DIRECTIVE: Write out the records again exactly and exclude the pictures.

=== AVAILABLE DATA ===

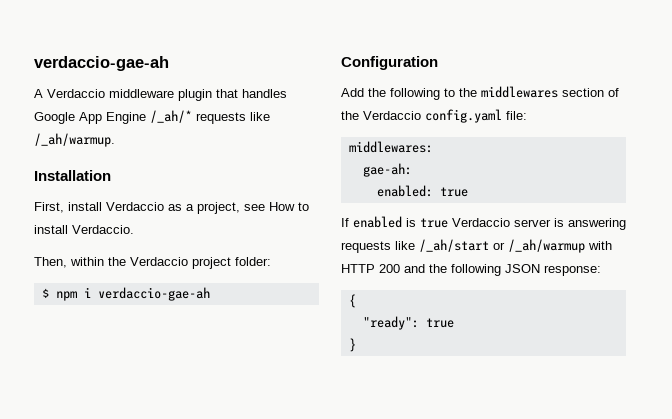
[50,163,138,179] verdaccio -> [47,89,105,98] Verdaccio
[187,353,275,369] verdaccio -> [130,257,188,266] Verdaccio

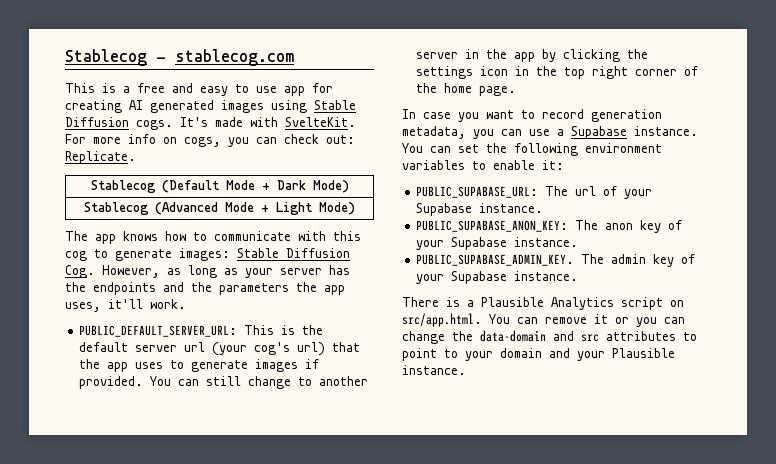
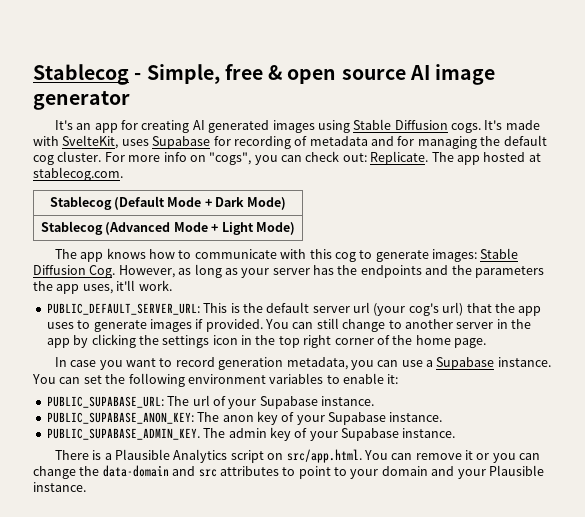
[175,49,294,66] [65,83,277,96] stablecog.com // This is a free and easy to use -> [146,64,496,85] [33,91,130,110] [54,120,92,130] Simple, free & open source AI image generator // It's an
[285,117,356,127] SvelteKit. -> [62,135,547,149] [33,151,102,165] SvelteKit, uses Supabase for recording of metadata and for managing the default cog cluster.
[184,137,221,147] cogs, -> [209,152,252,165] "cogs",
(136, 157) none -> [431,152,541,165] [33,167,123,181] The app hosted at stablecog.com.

===

WRITTEN ANSWER:
[50,163,138,179] verdaccio -> [47,89,105,98] Verdaccio
[187,353,275,369] verdaccio -> [130,257,188,266] Verdaccio

[175,49,294,66] [65,83,277,96] stablecog.com // This is a free and easy to use -> [146,64,496,85] [33,91,130,110] [54,120,92,130] Simple, free & open source AI image generator // It's an
[285,117,356,127] SvelteKit. -> [62,135,547,149] [33,151,102,165] SvelteKit, uses Supabase for recording of metadata and for managing the default cog cluster.
[184,137,221,147] cogs, -> [209,152,252,165] "cogs",
(136, 157) none -> [431,152,541,165] [33,167,123,181] The app hosted at stablecog.com.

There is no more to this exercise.